- Provided data
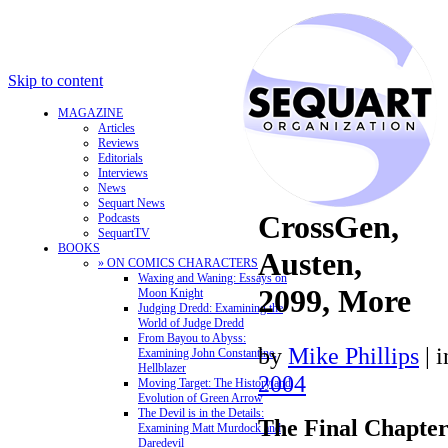
Skip to content
MAGAZINE
Articles
Reviews
Editorials
Interviews
News
Sequart News
CrossGen,
Podcasts
SequartTV
BOOKS
Austen,
» ON COMICS CHARACTERS
Waxing and Waning: Essays on
2099, More
Moon Knight
Judging Dredd: Examining the
World of Judge Dredd
From Bayou to Abyss:
by
Mike Phillips
|
Examining John Constantine,
Hellblazer
2004
Moving Target: The History and
Evolution of Green Arrow
The Devil is in the Details:
The Final Chapte
Examining Matt Murdock and
Daredevil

- Exercise requirements
Copy task for the entries above: every line with the string "Dredd".

- Answer to the exercise
Judging Dredd: Examining the
World of Judge Dredd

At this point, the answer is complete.